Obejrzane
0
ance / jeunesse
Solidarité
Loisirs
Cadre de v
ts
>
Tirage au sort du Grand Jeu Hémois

● Directions: Word-for-word copies of all the records are required.

● Solution:
Obejrzane
0
ance / jeunesse
Solidarité
Loisirs
Cadre de v
ts
>
Tirage au sort du Grand Jeu Hémois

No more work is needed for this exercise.